How Congress defines naturalization for statutory purposes is immaterial when the question is a Constitutional one. In 1898 the SCOTUS made clear that the jus sanguinis was never part of our common law, and that persons born abroad and thus outside of U.S. jurisdiction are made citizens only through naturalization. That principle was affirmed by the Court in Rogers v. Bellei (1971). And the Scalia/Thomas concurrence in Miller v. Albright (1998) indicates the principle is still very much alive and well.
Congress can define naturalization so as to exempt that class of at-birth citizens from the procedural requirements of the naturalization laws. But that doesn't change how, from the Constitutional perspective, the grant of citizenship at birth to certain children born abroad to citizen parent(s) is considered an act of naturalization.

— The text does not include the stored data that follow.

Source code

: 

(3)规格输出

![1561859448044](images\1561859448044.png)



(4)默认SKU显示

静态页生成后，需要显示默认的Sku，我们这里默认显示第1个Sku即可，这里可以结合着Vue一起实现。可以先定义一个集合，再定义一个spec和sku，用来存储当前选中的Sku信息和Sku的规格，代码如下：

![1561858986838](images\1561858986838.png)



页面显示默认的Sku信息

Though the argument you're making is the sort of thing a judge who is disinclined to interfere in the electoral process may seize upon as a way to work around Bellei.
Especially since 8 US Code 1401 also provides for the following, along with other sets of qualifying conditions for "citizen at birth":
The following shall be nationals and citizens of the United States at birth:
(a) a person born in the United States, and subject to the jurisdiction thereof;
Unless someone wants to argue that we area ALL naturalized citizens, he would be forced to argue that there are distinctions among the quality of citizenship granted by the statute, not merely among the qualification conditions for citizenship, that are simply not present in the statute.
I think either argument would lose if tested in a courtroom.